Warum aber beispielsweise die Klavierstücke Chopins, Schuberts und Schumanns „ergreifender“ auf uns wirken als jene Mendelssohns, und ob dieses Komparativum überhaupt Anrecht auf Realität hat, führt auf Fragen über diese und jene Musik, die nur durch Antworten von jenseits des gewöhnlichen Horizontes unserer Urteile über Musik beantwortbar sind. Eine Summe dieser Antworten lautet: die interessanteren Geister der musikalischen Romantik des 19.Jahhrunderts sind „interessanter“ und „ergreifender“, weil sie wahrheitsgemäßer auf die nahende Grenze des Todes, nicht der Komponisten, die leben heute noch, sondern des Musikalisch-Schönen, auf das Ende von Sprache und Individuation des erfüllten Ideals reagieren.

 

F.

 

Mendelssohn hält dieses Nahen von sich fern, keineswegs absichtlich, denn es ist sein Naturell; aber nicht ist sein Naturell die Ursache der nahenden Grenze, sondern umgekehrt: deren Nahen ermöglicht im 19.Jahrhundert nochmals die (Schein)Lösung einer Einkehr in klassizistischen Versionen von „Romantik“, und wessen Naturell darauf „anspricht“, der übernimmt dessen Sprachmöglichkeit, Mendelssohn war nicht der einzige. Und daher sind auch Mendelssohns „Lieder ohne Worte, obwohl großartig und ohne Zweifel schön, von schwächerer Gnade, obwohl sie wesentlich „genialer“ sind als beispielsweise die Werke eines Saint-Saens, dessen Individuation des Ideals noch formeller ausgefallen ist. Was an Tiefe und Schmerz fehlt, kann durch die virtuose Gestaltung der Form nicht ersetzt werden.
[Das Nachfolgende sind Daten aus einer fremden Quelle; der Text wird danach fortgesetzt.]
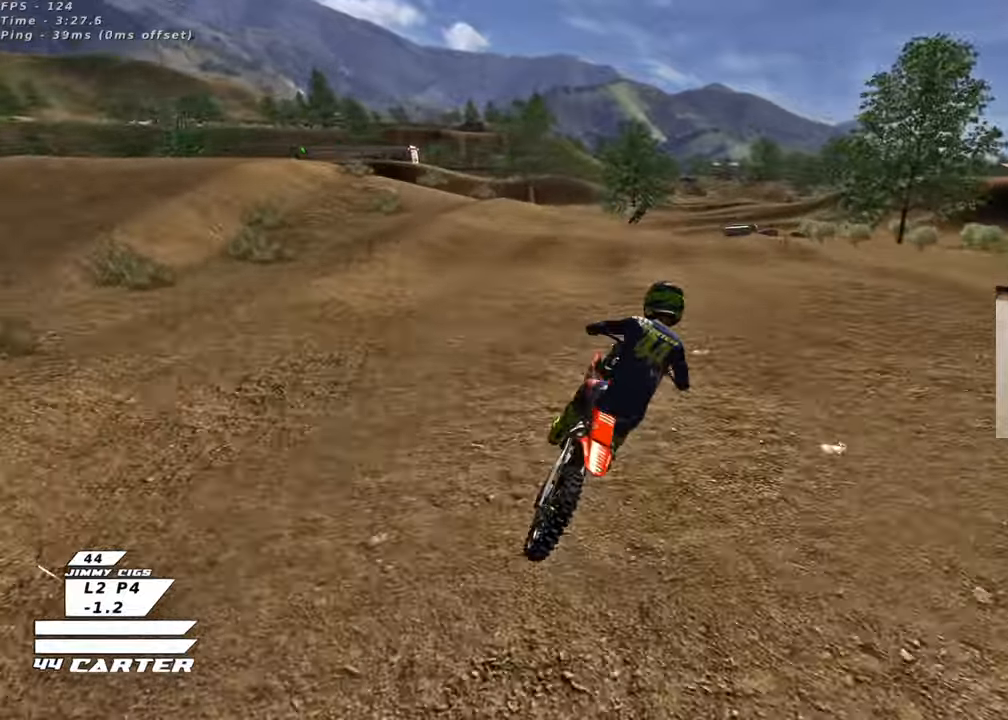
{"dt_ms": 500, "buttons": [], "left_stick": "up", "right_stick": "center", "events": [[200, "R2", "up"], [383, "left_stick", "up"]]}
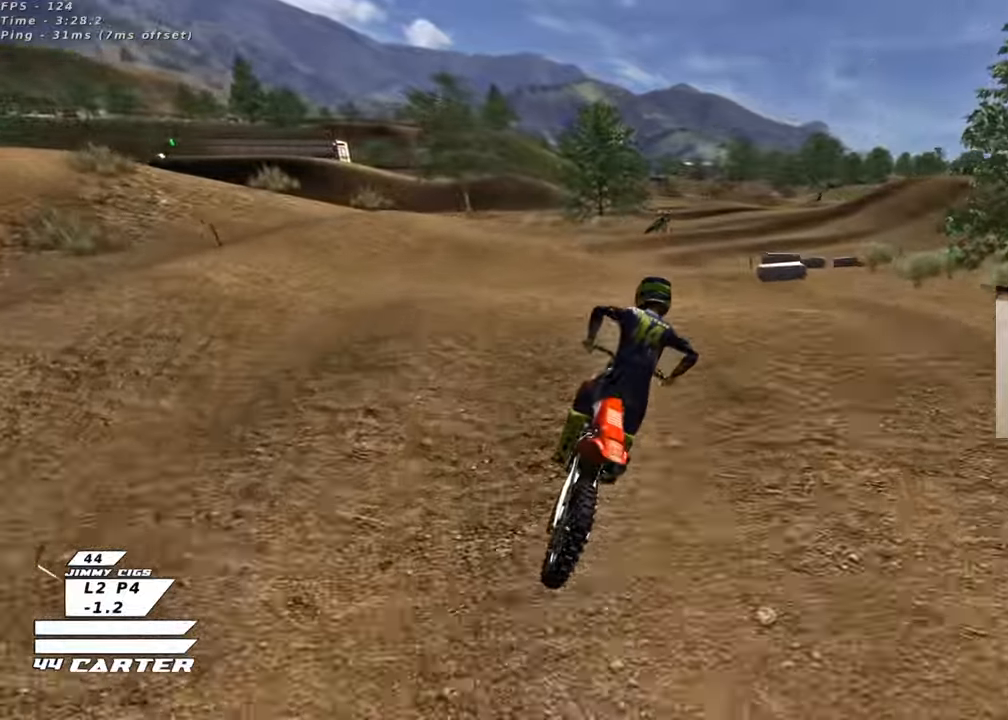
{"dt_ms": 500, "buttons": [], "left_stick": "right", "right_stick": "center", "events": [[67, "left_stick", "down"], [183, "left_stick", "down-right"], [417, "left_stick", "center"], [500, "left_stick", "right"]]}
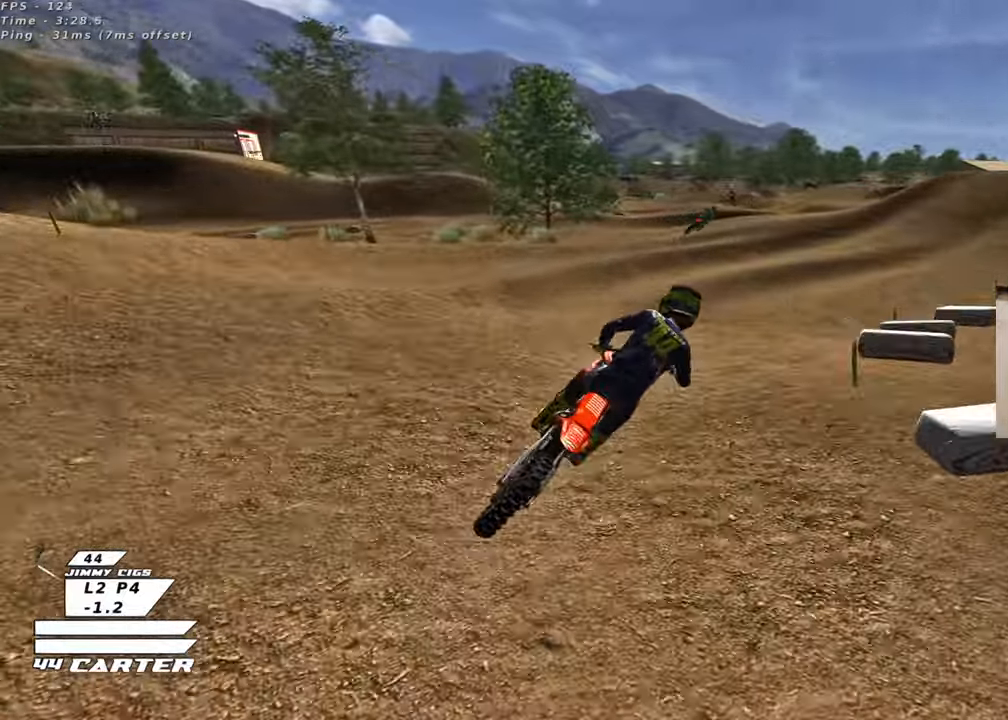
{"dt_ms": 500, "buttons": ["R2"], "left_stick": "down", "right_stick": "center", "events": [[67, "L2", "down"], [167, "left_stick", "up"], [183, "R2", "down"], [283, "left_stick", "left"], [300, "L2", "up"], [400, "left_stick", "down"]]}
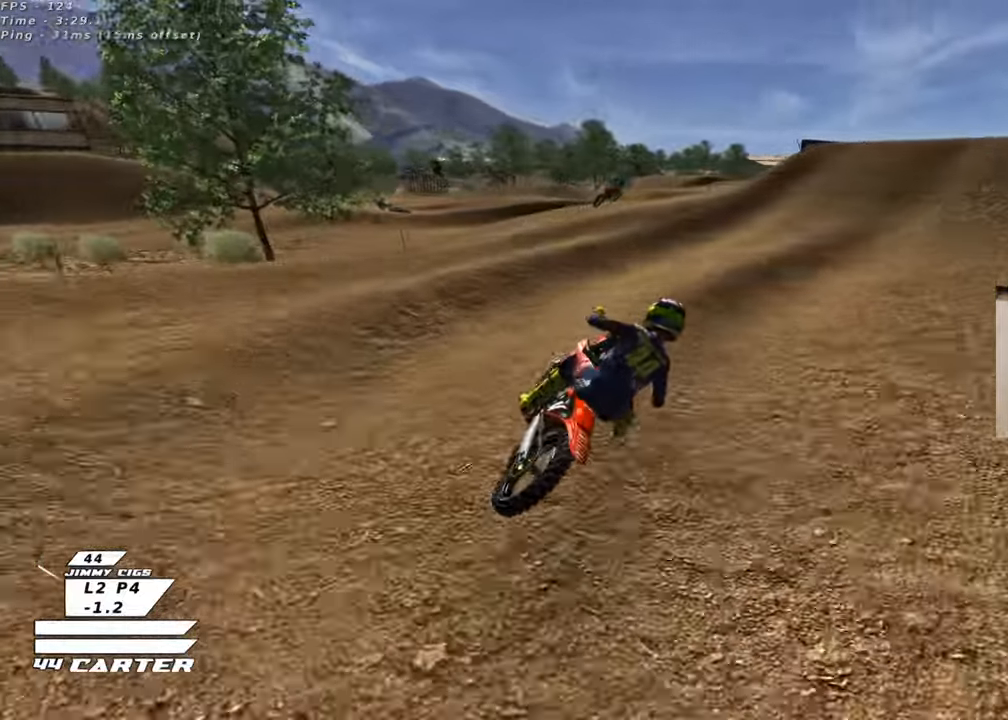
{"dt_ms": 500, "buttons": ["R2"], "left_stick": "up", "right_stick": "center", "events": [[167, "left_stick", "center"], [233, "left_stick", "up"]]}
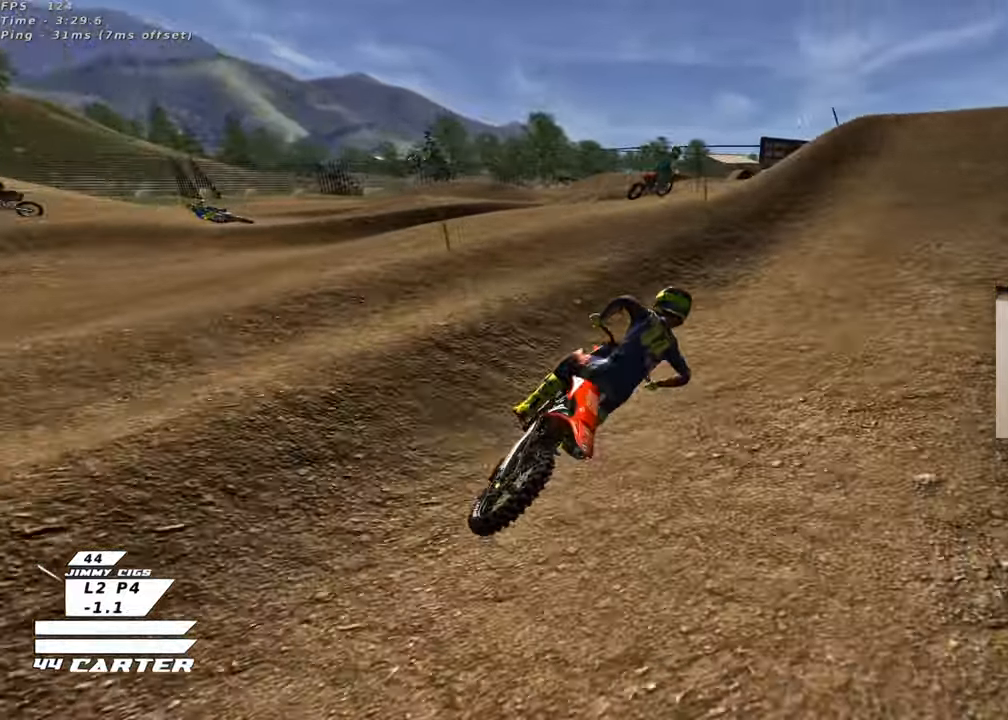
{"dt_ms": 500, "buttons": ["A", "R2"], "left_stick": "center", "right_stick": "center", "events": [[100, "left_stick", "center"], [233, "left_stick", "left"], [367, "left_stick", "center"], [433, "A", "down"]]}
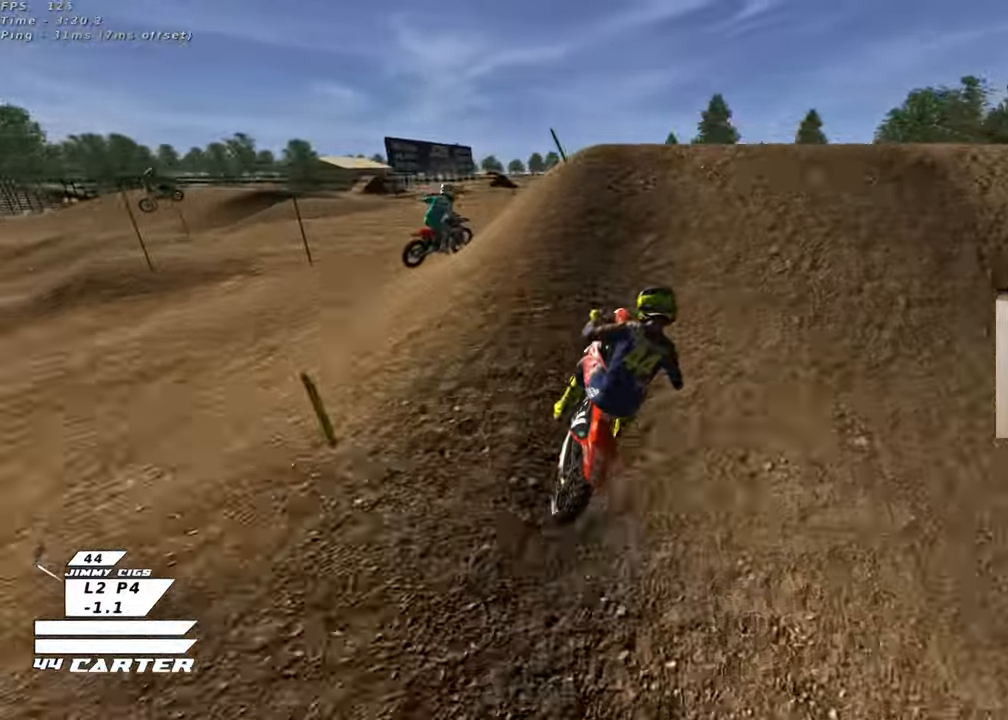
{"dt_ms": 500, "buttons": [], "left_stick": "right", "right_stick": "center", "events": [[17, "left_stick", "up"], [67, "A", "up"], [150, "left_stick", "down"], [267, "left_stick", "right"], [283, "A", "down"], [383, "A", "up"], [400, "R2", "up"]]}
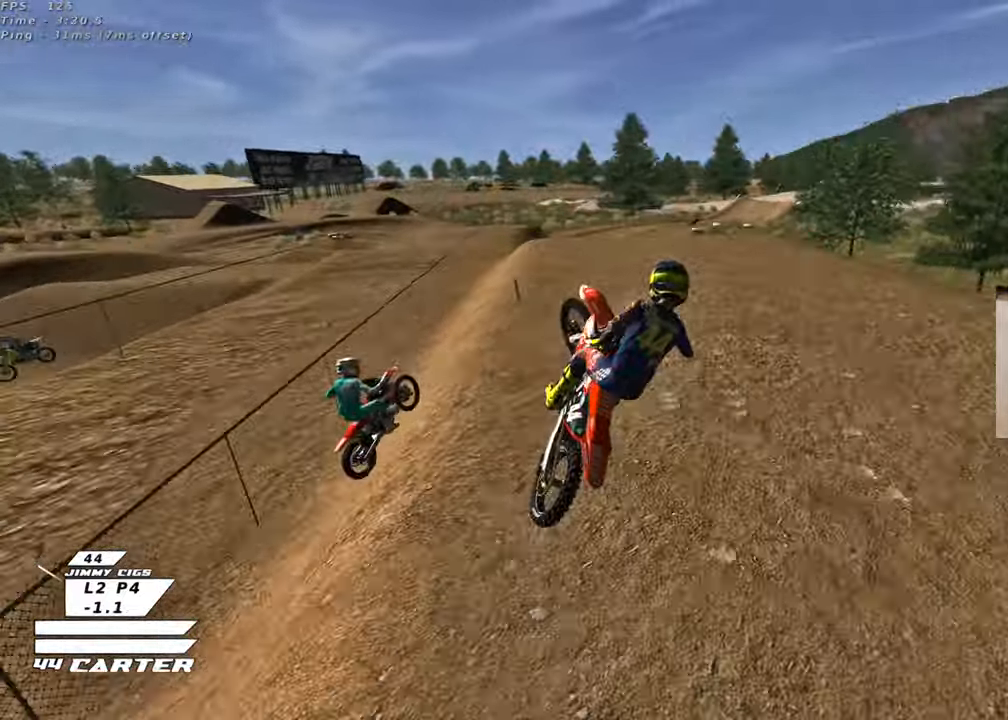
{"dt_ms": 500, "buttons": ["X", "R2"], "left_stick": "down", "right_stick": "center", "events": [[117, "left_stick", "down-right"], [217, "L1", "down"], [217, "left_stick", "down"], [283, "X", "down"], [300, "R2", "down"], [333, "L1", "up"], [383, "X", "up"], [467, "X", "down"]]}
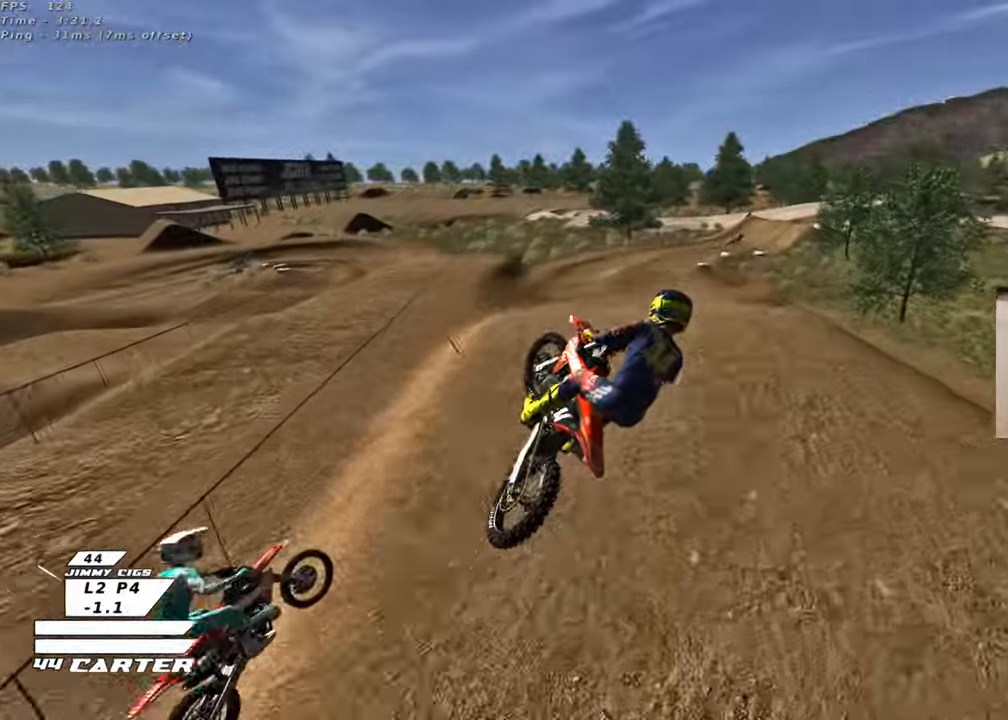
{"dt_ms": 500, "buttons": [], "left_stick": "left", "right_stick": "center", "events": [[67, "X", "up"], [133, "left_stick", "left"], [283, "R2", "up"], [300, "L1", "down"], [300, "left_stick", "up-left"], [383, "X", "down"], [467, "L1", "up"], [467, "X", "up"], [500, "left_stick", "left"]]}
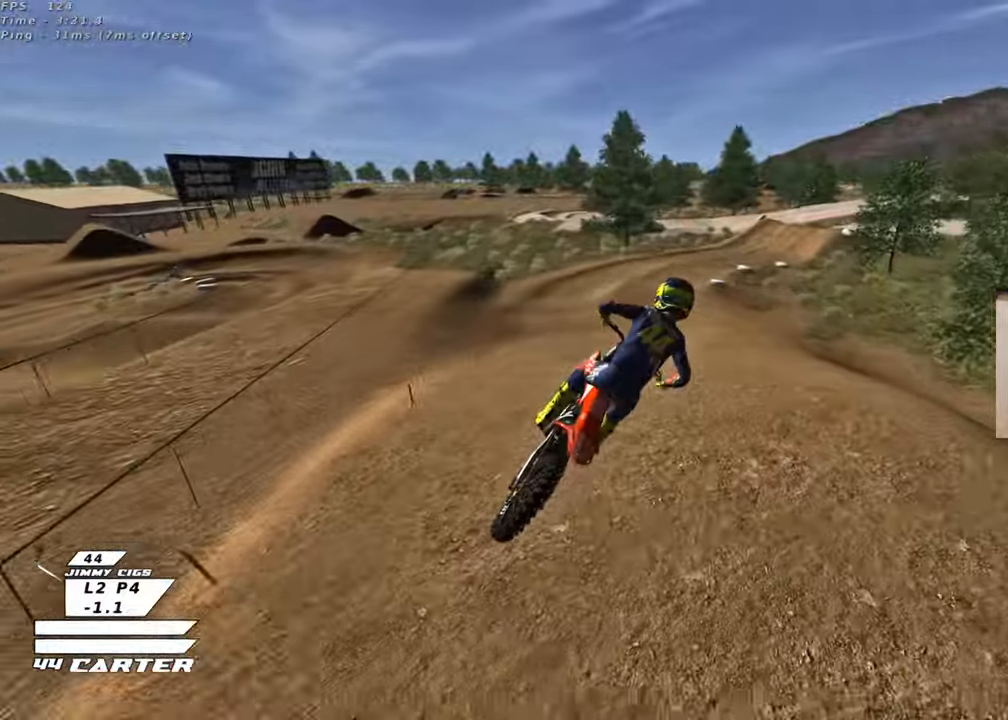
{"dt_ms": 500, "buttons": ["A", "R2"], "left_stick": "right", "right_stick": "center", "events": [[50, "R2", "down"], [333, "left_stick", "center"], [400, "A", "down"], [433, "left_stick", "right"]]}
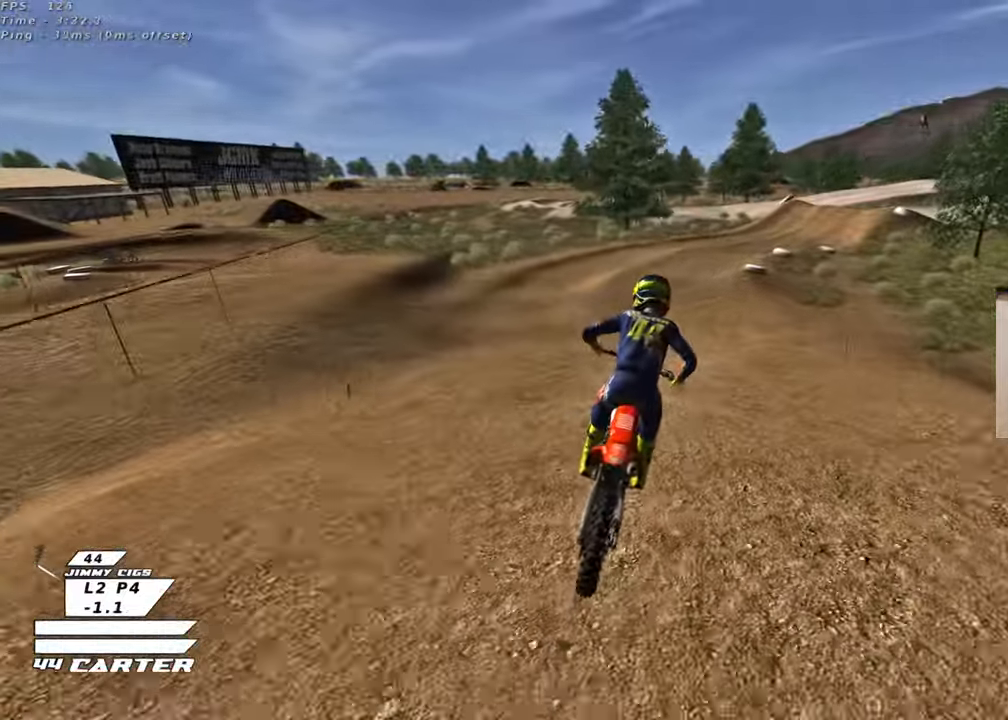
{"dt_ms": 500, "buttons": ["X", "R2"], "left_stick": "center", "right_stick": "center", "events": [[50, "A", "up"], [150, "A", "down"], [250, "left_stick", "center"], [283, "A", "up"], [367, "left_stick", "right"], [467, "left_stick", "center"], [500, "X", "down"]]}
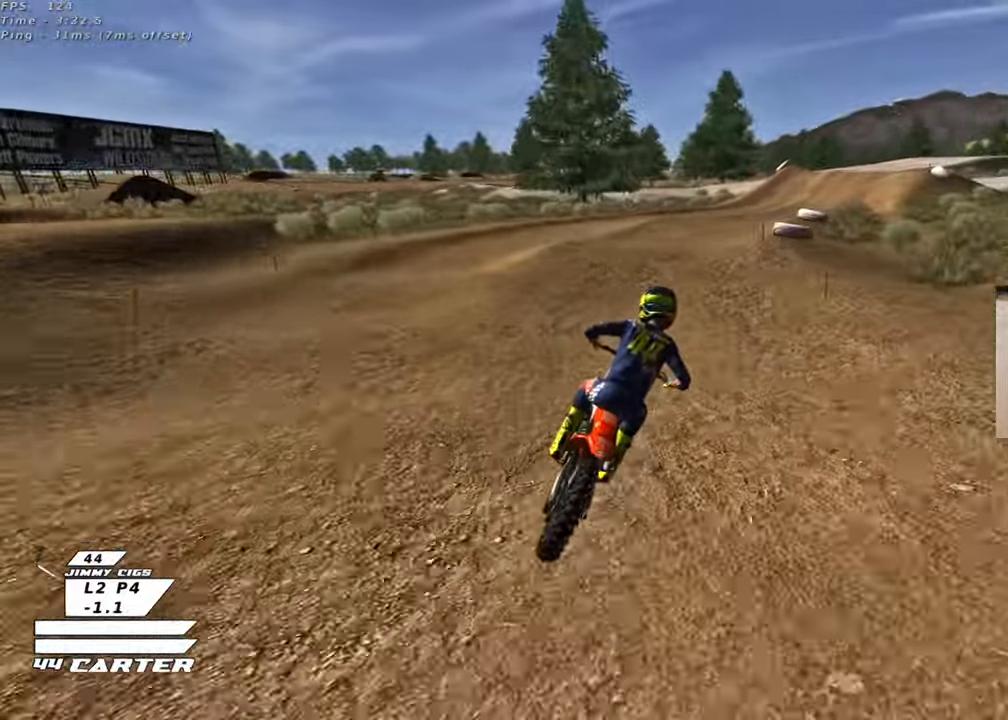
{"dt_ms": 500, "buttons": ["R2"], "left_stick": "down", "right_stick": "center", "events": [[50, "left_stick", "right"], [67, "R2", "up"], [83, "X", "up"], [100, "L2", "down"], [217, "left_stick", "center"], [333, "L2", "up"], [333, "R2", "down"], [483, "left_stick", "down"]]}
Die psychologische Erklärung jedoch ist zweitrangig: Mendelssohn war Mendelssohn. Schon die unwiederholbare und somit einmalige musikhistorische Position eines ‚Mendelssohn’ sollte unserem musikverständigen Urteil über diese und jene Musik zu denken geben, der Prozeß des Ideals in seiner irreversiblen Geschichte ist nicht auf psychologische Determinanten zu reduzieren.

Nicht zufällig daher, daß wir – jeder der mit den Kunst-Intarsien des 19. Jahrhunderts nur flüchtig Vertraute – die Bilderwelt der deutschen Märchen-Romantik, die Idyllen von Ludwig Richter und Karl Friedrich Schinkel und vielleicht sogar noch die Kinderbücher der eigenen Kindheit assoziierend wieder erblicken, wenn wir Mendelssohns „Lieder ohne Worte“ zufällig oder absichtlich (von CD) wiederhören, da sie dem Repertoire des Konzertpodiums fern bleiben mussten.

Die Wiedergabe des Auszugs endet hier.